REQUIREMENT — Reproduce every one of the following lines word for word, changing nothing.

THE INPUT —
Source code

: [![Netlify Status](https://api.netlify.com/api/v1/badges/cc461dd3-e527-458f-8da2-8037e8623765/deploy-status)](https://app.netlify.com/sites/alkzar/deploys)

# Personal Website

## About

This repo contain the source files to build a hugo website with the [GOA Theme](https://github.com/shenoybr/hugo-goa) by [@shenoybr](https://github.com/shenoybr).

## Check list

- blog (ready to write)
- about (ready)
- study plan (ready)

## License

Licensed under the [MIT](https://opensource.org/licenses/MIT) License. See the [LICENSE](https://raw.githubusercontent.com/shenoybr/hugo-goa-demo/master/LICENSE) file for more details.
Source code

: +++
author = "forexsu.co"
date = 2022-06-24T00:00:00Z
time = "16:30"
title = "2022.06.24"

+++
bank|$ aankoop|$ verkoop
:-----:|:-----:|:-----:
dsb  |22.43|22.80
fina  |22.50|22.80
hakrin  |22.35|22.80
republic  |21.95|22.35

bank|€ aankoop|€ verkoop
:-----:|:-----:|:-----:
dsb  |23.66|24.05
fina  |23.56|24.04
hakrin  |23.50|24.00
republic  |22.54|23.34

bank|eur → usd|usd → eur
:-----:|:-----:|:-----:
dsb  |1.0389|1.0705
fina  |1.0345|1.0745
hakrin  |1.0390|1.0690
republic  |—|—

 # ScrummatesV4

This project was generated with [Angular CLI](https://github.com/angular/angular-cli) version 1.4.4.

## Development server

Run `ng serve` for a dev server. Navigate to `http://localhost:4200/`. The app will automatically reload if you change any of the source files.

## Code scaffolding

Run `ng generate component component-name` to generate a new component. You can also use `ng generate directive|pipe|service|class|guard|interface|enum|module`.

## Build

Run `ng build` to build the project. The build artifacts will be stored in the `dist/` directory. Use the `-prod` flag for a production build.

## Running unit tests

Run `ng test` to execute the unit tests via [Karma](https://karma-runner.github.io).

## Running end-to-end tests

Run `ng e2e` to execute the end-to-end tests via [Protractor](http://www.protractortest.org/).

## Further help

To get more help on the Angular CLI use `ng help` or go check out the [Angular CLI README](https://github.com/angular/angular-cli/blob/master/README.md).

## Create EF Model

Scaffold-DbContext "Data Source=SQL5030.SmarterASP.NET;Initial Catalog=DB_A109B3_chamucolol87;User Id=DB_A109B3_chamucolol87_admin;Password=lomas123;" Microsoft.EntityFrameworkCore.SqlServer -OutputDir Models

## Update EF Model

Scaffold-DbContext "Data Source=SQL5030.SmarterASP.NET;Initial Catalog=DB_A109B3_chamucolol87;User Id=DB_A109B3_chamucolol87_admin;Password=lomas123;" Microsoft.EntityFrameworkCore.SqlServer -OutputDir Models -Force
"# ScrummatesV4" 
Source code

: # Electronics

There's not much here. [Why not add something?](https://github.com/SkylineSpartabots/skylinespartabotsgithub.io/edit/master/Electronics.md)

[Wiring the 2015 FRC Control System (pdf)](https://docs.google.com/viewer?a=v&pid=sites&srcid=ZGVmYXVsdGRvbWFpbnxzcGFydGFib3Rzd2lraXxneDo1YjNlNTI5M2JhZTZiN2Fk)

EXERCISE RESPONSE —
Source code

: [![Netlify Status](https://api.netlify.com/api/v1/badges/cc461dd3-e527-458f-8da2-8037e8623765/deploy-status)](https://app.netlify.com/sites/alkzar/deploys)

# Personal Website

## About

This repo contain the source files to build a hugo website with the [GOA Theme](https://github.com/shenoybr/hugo-goa) by [@shenoybr](https://github.com/shenoybr).

## Check list

- blog (ready to write)
- about (ready)
- study plan (ready)

## License

Licensed under the [MIT](https://opensource.org/licenses/MIT) License. See the [LICENSE](https://raw.githubusercontent.com/shenoybr/hugo-goa-demo/master/LICENSE) file for more details.
Source code

: +++
author = "forexsu.co"
date = 2022-06-24T00:00:00Z
time = "16:30"
title = "2022.06.24"

+++
bank|$ aankoop|$ verkoop
:-----:|:-----:|:-----:
dsb  |22.43|22.80
fina  |22.50|22.80
hakrin  |22.35|22.80
republic  |21.95|22.35

bank|€ aankoop|€ verkoop
:-----:|:-----:|:-----:
dsb  |23.66|24.05
fina  |23.56|24.04
hakrin  |23.50|24.00
republic  |22.54|23.34

bank|eur → usd|usd → eur
:-----:|:-----:|:-----:
dsb  |1.0389|1.0705
fina  |1.0345|1.0745
hakrin  |1.0390|1.0690
republic  |—|—

 # ScrummatesV4

This project was generated with [Angular CLI](https://github.com/angular/angular-cli) version 1.4.4.

## Development server

Run `ng serve` for a dev server. Navigate to `http://localhost:4200/`. The app will automatically reload if you change any of the source files.

## Code scaffolding

Run `ng generate component component-name` to generate a new component. You can also use `ng generate directive|pipe|service|class|guard|interface|enum|module`.

## Build

Run `ng build` to build the project. The build artifacts will be stored in the `dist/` directory. Use the `-prod` flag for a production build.

## Running unit tests

Run `ng test` to execute the unit tests via [Karma](https://karma-runner.github.io).

## Running end-to-end tests

Run `ng e2e` to execute the end-to-end tests via [Protractor](http://www.protractortest.org/).

## Further help

To get more help on the Angular CLI use `ng help` or go check out the [Angular CLI README](https://github.com/angular/angular-cli/blob/master/README.md).

## Create EF Model

Scaffold-DbContext "Data Source=SQL5030.SmarterASP.NET;Initial Catalog=DB_A109B3_chamucolol87;User Id=DB_A109B3_chamucolol87_admin;Password=lomas123;" Microsoft.EntityFrameworkCore.SqlServer -OutputDir Models

## Update EF Model

Scaffold-DbContext "Data Source=SQL5030.SmarterASP.NET;Initial Catalog=DB_A109B3_chamucolol87;User Id=DB_A109B3_chamucolol87_admin;Password=lomas123;" Microsoft.EntityFrameworkCore.SqlServer -OutputDir Models -Force
"# ScrummatesV4" 
Source code

: # Electronics

There's not much here. [Why not add something?](https://github.com/SkylineSpartabots/skylinespartabotsgithub.io/edit/master/Electronics.md)

[Wiring the 2015 FRC Control System (pdf)](https://docs.google.com/viewer?a=v&pid=sites&srcid=ZGVmYXVsdGRvbWFpbnxzcGFydGFib3Rzd2lraXxneDo1YjNlNTI5M2JhZTZiN2Fk)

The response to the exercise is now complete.